The seventh State, Maryland was admitted to the Union, on 28 April 1788.

II

The second Maryland (Armored Cruiser No. 8) was laid down by the Newport News Shipbuilding & Dry Dock Co., Newport News, Va., on 7 October 1901; launched on 12 September 1903; sponsored by Miss Jennie Scott Waters; and commissioned on 18 April 1905, Capt. R. R. Ingersoll in command.

In October 1905, following shakedown, Maryland joined the Atlantic Fleet for operations along the east coast and in the Caribbean, where she took part in the 1906 winter maneuvers off Cuba. The next summer she conducted a training cruise for Massachusetts Naval Militiamen, and then readied for transfer to the Pacific. Departing Newport on 8 September 1906, she sailed, via San Francisco and Hawaii, for the Asiatic station where she remained until October 1907. She then returned to San Francisco and for the next decade she cruised throughout the Pacific, participating in survey missions to Alaska (1912 and 1913); carrying Secretary of State Knox to Tokyo for the funeral of Emperor Meiji Tenno (September 1912); steaming off the Central American coast to aid, if necessary, Americans endangered by political turmoil in Mexico and Nicaragua (1913, 1914, and 1916); and making numerous training cruises to Hawaii and the South‑Central Pacific.
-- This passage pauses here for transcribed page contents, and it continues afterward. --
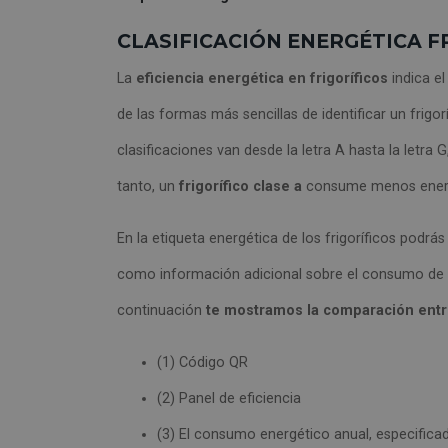
CLASIFICACIÓN ENERGÉTICA F
La
eficiencia energética en frigoríficos
indica e
de las formas más sencillas de identificar un frigor
clasificaciones van desde la letra A hasta la letra G
tanto, un
frigorífico clase a
consume menos energía
En la etiqueta energética de los frigoríficos podrás
como información adicional sobre el consumo de en
continuación
te mostramos la comparación entre
(1) Código QR
(2) Panel de eficiencia
(3) El consumo energético anual, especific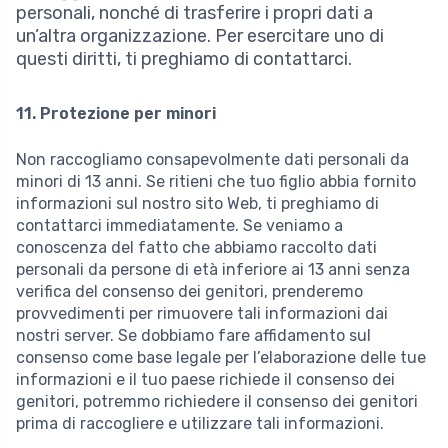
personali, nonché di trasferire i propri dati a
un’altra organizzazione. Per esercitare uno di
questi diritti, ti preghiamo di contattarci.
11. Protezione per minori
Non raccogliamo consapevolmente dati personali da
minori di 13 anni. Se ritieni che tuo figlio abbia fornito
informazioni sul nostro sito Web, ti preghiamo di
contattarci immediatamente. Se veniamo a
conoscenza del fatto che abbiamo raccolto dati
personali da persone di età inferiore ai 13 anni senza
verifica del consenso dei genitori, prenderemo
provvedimenti per rimuovere tali informazioni dai
nostri server. Se dobbiamo fare affidamento sul
consenso come base legale per l’elaborazione delle tue
informazioni e il tuo paese richiede il consenso dei
genitori, potremmo richiedere il consenso dei genitori
prima di raccogliere e utilizzare tali informazioni.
When Congress declared war on Germany on 6 April 1917, the armored cruiser, renamed Frederick on 9 November 1916, steamed en route from Puget Sound to San Francisco. Taking on men and supplies at the latter port, she got underway for the Atlantic. From May 1917 through January 1918 she patrolled the southeastern Atlantic off the coast of South America. On 1 February she was assigned to escort duty in the North Atlantic and until the signing of the Armistice she convoyed troopships east of the 37th meridian. By 20 November she was attached to the Cruiser and Destroyer Force and before mid‑1919 had completed six round trips returning troops from France. Detached from that duty, she entered the Philadelphia Navy Yard, Pa., where she was briefly placed in reduced commission.
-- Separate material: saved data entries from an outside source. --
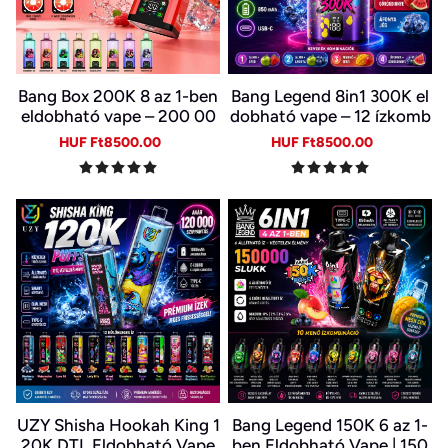
Bang Box 200K 8 az 1-ben
Bang Legend 8in1 300K el
eldobható vape – 200 00
dobható vape – 12 ízkomb
0 slukk, 10 íz
ináció
Sale
Regular
Sale
Regular
HUF Ft8500.00
HUF Ft8500.00
price
price
price
price
UZY Shisha Hookah King 1
Bang Legend 150K 6 az 1-
20K DTL Eldobható Vape
ben Eldobható Vape | 150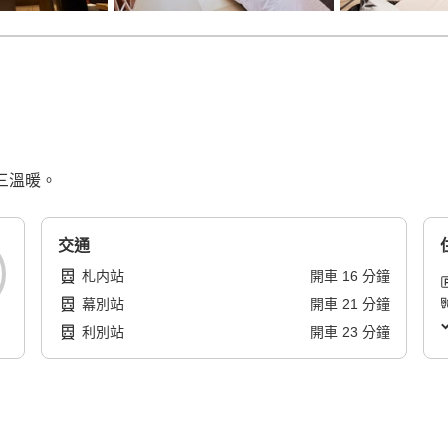
蘭三溫暖。
交通
札内站
開車
16
分鐘
幕別站
開車
21
分鐘
利別站
開車
23
分鐘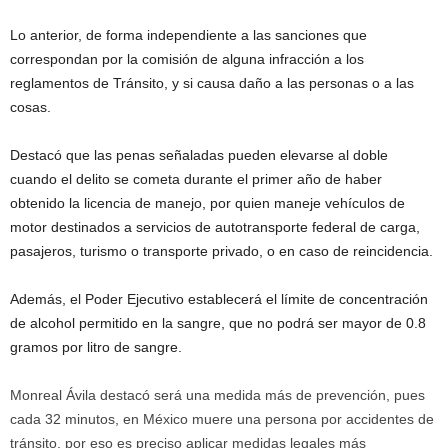
Lo anterior, de forma independiente a las sanciones que
correspondan por la comisión de alguna infracción a los
reglamentos de Tránsito, y si causa daño a las personas o a las
cosas.
Destacó que las penas señaladas pueden elevarse al doble
cuando el delito se cometa durante el primer año de haber
obtenido la licencia de manejo, por quien maneje vehículos de
motor destinados a servicios de autotransporte federal de carga,
pasajeros, turismo o transporte privado, o en caso de reincidencia.
Además, el Poder Ejecutivo establecerá el límite de concentración
de alcohol permitido en la sangre, que no podrá ser mayor de 0.8
gramos por litro de sangre.
Monreal Ávila destacó será una medida más de prevención, pues
cada 32 minutos, en México muere una persona por accidentes de
tránsito, por eso es preciso aplicar medidas legales más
Frederick crossed the Atlantic again, carrying the U.S. Olympic Team to Antwerp, Belgium, as she conducted a naval reservist training cruise in July of 1920. At the end of that year she returned to the Pacific Fleet. Serving as flagship of the Train, Pacific Fleet, for the next year, she conducted only one lengthy cruise, to South America in March 1921. Operations off the west coast took up the remainder of her active duty career and on 14 February 1922 she decommissioned and entered the Reserve Fleet at Mare Island. She was stricken from the Naval Register on 13 November 1929 and sold on 11 February 1930.